Last weekend in the suburbs, Ellen “Treffly” Coyne took her children to Wal-Mart to donate some money to Salvation army. As a result she was arrested.
“My 2-year-old had fallen fast asleep,” Coyne said. “It was sleeting, and I said, ‘I’m not going to risk carrying my kid and falling.’”
Pretty sound thinking if you ask me.
So she turned off the engine, put her hazard lights on, locked the car and walked 30 feet from the car to get a few snapshots of the girls, Coyne said.
“I was always within ear- and eyeshot of the car,” Coyne said. “It was a five-minute affair.”
But that was enough time to get the mother of three in serious trouble with the law.

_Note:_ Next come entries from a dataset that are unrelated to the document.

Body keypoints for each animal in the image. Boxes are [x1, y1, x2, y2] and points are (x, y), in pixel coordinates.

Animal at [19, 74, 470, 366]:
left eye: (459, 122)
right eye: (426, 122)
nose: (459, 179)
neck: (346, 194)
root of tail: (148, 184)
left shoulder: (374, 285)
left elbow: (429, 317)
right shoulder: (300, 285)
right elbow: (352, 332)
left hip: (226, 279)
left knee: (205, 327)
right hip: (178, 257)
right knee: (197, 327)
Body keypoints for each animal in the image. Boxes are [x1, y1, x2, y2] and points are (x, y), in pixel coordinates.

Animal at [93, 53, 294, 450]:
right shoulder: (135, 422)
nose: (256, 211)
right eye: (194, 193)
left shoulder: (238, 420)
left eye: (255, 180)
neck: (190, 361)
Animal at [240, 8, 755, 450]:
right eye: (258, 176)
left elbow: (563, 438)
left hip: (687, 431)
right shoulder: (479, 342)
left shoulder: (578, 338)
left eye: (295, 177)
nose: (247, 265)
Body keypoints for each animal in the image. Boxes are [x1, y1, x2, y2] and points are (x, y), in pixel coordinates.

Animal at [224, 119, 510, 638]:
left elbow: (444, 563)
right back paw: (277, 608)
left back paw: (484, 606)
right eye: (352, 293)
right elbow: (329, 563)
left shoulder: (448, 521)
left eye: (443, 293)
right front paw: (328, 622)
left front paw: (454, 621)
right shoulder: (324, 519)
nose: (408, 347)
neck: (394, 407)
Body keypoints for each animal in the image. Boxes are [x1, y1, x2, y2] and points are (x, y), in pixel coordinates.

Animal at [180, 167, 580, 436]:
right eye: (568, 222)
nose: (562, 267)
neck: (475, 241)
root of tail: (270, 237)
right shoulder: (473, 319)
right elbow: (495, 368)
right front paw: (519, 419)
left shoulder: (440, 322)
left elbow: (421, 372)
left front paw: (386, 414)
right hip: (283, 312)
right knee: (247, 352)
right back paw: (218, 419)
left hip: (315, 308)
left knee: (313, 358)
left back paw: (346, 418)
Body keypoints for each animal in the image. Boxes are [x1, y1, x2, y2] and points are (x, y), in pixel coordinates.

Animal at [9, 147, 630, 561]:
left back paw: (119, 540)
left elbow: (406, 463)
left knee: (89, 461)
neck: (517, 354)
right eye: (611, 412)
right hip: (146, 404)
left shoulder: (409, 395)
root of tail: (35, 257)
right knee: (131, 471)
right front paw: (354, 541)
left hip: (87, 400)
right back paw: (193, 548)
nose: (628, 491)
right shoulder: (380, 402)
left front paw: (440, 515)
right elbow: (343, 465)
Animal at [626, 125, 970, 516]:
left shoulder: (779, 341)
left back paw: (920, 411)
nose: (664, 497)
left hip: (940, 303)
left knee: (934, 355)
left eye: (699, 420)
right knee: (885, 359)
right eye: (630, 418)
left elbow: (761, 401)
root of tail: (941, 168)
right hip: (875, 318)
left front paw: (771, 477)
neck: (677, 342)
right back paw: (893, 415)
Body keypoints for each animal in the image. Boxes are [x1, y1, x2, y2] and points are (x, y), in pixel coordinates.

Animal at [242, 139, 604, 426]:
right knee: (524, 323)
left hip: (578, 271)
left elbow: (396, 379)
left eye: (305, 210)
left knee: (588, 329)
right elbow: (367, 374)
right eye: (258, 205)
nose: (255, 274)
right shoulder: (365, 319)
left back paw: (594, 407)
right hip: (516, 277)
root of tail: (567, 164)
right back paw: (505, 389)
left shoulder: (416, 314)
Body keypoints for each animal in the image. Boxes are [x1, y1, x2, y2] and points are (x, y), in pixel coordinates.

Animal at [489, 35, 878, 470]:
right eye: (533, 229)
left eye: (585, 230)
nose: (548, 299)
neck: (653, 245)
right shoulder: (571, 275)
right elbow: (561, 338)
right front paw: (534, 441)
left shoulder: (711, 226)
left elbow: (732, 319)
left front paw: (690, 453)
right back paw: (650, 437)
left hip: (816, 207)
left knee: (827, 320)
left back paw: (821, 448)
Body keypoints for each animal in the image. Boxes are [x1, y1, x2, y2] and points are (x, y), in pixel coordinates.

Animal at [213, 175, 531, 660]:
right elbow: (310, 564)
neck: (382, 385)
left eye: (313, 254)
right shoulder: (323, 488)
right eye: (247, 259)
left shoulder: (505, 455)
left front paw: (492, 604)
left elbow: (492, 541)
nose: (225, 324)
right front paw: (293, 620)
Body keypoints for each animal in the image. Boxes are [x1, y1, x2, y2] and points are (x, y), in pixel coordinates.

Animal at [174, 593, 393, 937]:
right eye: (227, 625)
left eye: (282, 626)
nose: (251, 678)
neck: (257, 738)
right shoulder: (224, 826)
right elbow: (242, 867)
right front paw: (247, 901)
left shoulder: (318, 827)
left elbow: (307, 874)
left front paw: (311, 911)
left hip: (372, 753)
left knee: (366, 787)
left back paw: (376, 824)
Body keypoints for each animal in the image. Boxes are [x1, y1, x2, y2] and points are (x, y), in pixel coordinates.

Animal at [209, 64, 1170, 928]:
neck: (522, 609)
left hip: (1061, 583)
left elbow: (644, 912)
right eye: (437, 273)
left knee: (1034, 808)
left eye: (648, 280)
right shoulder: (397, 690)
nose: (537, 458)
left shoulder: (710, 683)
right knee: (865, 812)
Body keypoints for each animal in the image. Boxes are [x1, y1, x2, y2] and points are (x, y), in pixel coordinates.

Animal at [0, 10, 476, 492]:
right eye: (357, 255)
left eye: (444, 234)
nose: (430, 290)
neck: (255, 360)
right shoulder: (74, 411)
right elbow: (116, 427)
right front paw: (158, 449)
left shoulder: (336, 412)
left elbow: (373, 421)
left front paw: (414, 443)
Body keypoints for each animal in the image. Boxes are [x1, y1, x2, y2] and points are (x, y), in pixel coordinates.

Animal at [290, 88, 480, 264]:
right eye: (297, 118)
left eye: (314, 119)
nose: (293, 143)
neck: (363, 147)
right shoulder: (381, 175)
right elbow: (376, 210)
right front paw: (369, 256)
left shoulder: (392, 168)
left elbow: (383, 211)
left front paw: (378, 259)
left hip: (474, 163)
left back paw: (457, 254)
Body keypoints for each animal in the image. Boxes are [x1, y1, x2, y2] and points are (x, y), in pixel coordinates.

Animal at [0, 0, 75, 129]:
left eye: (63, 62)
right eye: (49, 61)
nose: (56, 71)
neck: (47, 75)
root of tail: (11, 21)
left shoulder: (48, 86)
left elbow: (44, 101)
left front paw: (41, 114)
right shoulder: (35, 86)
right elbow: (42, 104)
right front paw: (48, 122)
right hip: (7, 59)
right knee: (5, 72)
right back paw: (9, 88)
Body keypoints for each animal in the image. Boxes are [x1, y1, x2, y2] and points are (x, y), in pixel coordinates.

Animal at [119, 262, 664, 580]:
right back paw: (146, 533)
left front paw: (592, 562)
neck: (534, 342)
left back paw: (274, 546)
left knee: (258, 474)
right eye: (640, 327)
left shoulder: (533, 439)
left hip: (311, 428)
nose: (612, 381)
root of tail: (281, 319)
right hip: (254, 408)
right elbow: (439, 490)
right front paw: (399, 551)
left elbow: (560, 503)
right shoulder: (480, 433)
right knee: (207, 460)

Coyne said when she turned around, a uniformed police officer was standing by her car and told Coyne, “You’re not going anywhere.”
She was not only arrested for child endangerment but like any reasonable person she resisted being arrested. (Resisting arrest has to be the most prevalent charge in America, right?)
So according to the police officer she was endangering her daughter. How did the agents of the state rectify this?
Officers then went to her car and started the engine with the baby inside — “exposing my child to carbon monoxide poisoning,” Coyne said. She assumed the other girls were in police custody.
She assumed wrong. The great protector of children had …
“…abandoned my other daughters at the Wal-Mart,” said Janecyk, who eventually found them seated on a bench in the Wal-Mart. “I asked them why they didn’t ask for help, but they said the police scared them.”
Is it possible we live in a police state, but generally have not realized it yet?